▶ [INSTRUCTION]:
Each line of the data that mentions the string "London" needs to be identified and copied.

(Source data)
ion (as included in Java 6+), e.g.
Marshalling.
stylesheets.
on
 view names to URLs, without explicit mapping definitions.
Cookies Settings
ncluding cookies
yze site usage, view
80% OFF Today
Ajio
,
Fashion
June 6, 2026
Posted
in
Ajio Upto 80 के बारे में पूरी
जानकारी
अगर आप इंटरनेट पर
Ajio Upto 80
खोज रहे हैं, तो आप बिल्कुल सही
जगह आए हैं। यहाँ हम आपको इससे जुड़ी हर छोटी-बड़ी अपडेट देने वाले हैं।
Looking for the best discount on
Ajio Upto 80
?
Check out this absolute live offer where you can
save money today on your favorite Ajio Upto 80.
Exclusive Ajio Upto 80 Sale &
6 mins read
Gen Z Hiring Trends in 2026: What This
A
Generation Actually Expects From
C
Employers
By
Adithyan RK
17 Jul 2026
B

...

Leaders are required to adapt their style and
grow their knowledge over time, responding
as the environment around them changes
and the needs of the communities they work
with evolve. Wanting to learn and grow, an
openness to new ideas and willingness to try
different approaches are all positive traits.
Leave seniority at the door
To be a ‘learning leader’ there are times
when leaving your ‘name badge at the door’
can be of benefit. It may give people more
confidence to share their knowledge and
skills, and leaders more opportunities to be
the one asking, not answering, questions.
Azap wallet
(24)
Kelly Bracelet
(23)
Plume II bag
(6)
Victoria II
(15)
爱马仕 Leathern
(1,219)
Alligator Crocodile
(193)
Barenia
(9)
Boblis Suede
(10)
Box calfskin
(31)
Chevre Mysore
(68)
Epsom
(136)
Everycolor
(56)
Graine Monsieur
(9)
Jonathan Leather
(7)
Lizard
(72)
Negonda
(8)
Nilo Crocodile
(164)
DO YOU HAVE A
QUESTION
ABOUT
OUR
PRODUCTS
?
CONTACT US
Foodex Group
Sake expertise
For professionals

==

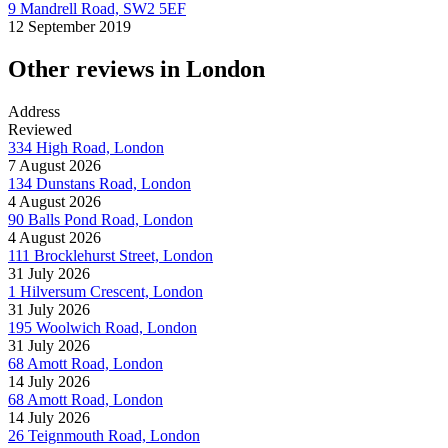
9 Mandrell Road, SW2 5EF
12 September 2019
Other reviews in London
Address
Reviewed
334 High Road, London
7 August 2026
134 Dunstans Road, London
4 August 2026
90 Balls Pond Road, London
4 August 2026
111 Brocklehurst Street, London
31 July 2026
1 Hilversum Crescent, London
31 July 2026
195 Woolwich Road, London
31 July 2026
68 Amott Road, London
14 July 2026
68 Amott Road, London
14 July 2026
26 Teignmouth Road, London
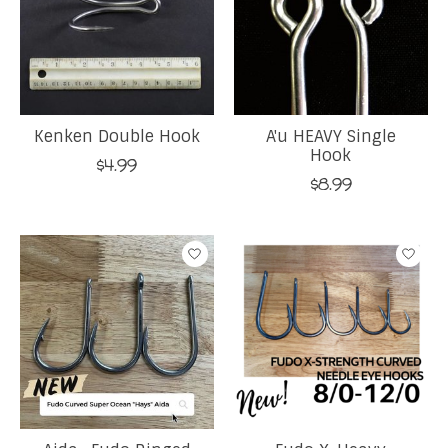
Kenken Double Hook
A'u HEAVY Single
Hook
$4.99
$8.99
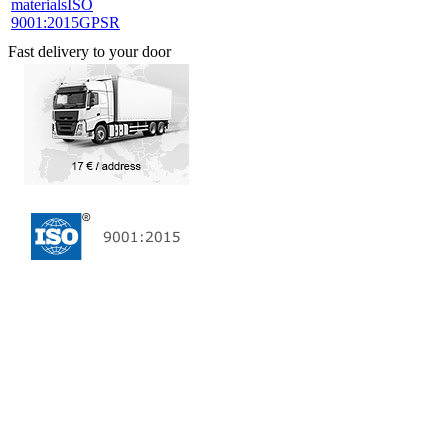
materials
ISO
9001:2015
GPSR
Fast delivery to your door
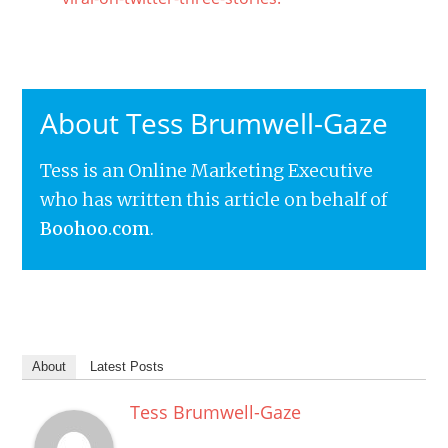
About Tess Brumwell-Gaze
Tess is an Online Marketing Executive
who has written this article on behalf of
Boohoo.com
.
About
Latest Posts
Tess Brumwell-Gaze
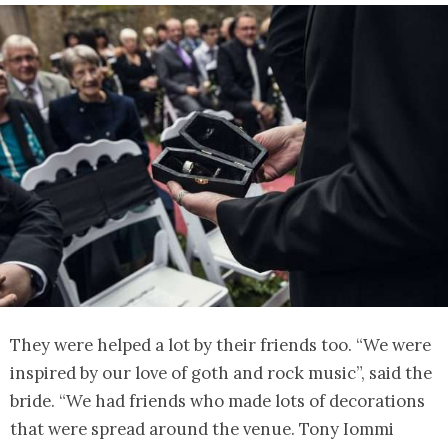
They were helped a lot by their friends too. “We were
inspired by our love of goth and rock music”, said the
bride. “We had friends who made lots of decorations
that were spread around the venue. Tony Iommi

▶ [ANSWER SPACE]:
Other reviews in London
334 High Road, London
134 Dunstans Road, London
90 Balls Pond Road, London
111 Brocklehurst Street, London
1 Hilversum Crescent, London
195 Woolwich Road, London
68 Amott Road, London
68 Amott Road, London
26 Teignmouth Road, London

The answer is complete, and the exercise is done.